> [Task] Could you put every line of the rows below into a JSON list of strings, one string per line, leaving out the blank lines?

> [Supplied information]
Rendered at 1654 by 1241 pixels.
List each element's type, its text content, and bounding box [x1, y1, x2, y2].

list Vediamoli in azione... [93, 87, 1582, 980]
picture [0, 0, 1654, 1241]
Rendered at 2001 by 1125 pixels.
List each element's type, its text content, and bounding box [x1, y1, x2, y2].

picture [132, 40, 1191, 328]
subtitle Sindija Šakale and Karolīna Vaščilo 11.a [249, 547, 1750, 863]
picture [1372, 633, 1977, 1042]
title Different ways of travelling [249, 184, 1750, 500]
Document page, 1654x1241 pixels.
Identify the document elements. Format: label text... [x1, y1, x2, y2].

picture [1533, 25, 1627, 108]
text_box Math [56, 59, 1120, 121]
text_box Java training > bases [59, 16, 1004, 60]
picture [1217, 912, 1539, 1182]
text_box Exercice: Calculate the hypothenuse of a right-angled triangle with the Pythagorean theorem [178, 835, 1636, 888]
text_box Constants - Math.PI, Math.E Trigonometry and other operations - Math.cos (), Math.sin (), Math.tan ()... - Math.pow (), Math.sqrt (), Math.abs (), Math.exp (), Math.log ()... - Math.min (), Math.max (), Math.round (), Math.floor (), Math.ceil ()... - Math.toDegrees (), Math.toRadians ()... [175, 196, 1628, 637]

> [Completed task]
[
  "Rendered at 1654 by 1241 pixels.",
  "List each element's type, its text content, and bounding box [x1, y1, x2, y2].",
  "list Vediamoli in azione... [93, 87, 1582, 980]",
  "picture [0, 0, 1654, 1241]",
  "Rendered at 2001 by 1125 pixels.",
  "List each element's type, its text content, and bounding box [x1, y1, x2, y2].",
  "picture [132, 40, 1191, 328]",
  "subtitle Sindija Šakale and Karolīna Vaščilo 11.a [249, 547, 1750, 863]",
  "picture [1372, 633, 1977, 1042]",
  "title Different ways of travelling [249, 184, 1750, 500]",
  "Document page, 1654x1241 pixels.",
  "Identify the document elements. Format: label text... [x1, y1, x2, y2].",
  "picture [1533, 25, 1627, 108]",
  "text_box Math [56, 59, 1120, 121]",
  "text_box Java training > bases [59, 16, 1004, 60]",
  "picture [1217, 912, 1539, 1182]",
  "text_box Exercice: Calculate the hypothenuse of a right-angled triangle with the Pythagorean theorem [178, 835, 1636, 888]",
  "text_box Constants - Math.PI, Math.E Trigonometry and other operations - Math.cos (), Math.sin (), Math.tan ()... - Math.pow (), Math.sqrt (), Math.abs (), Math.exp (), Math.log ()... - Math.min (), Math.max (), Math.round (), Math.floor (), Math.ceil ()... - Math.toDegrees (), Math.toRadians ()... [175, 196, 1628, 637]"
]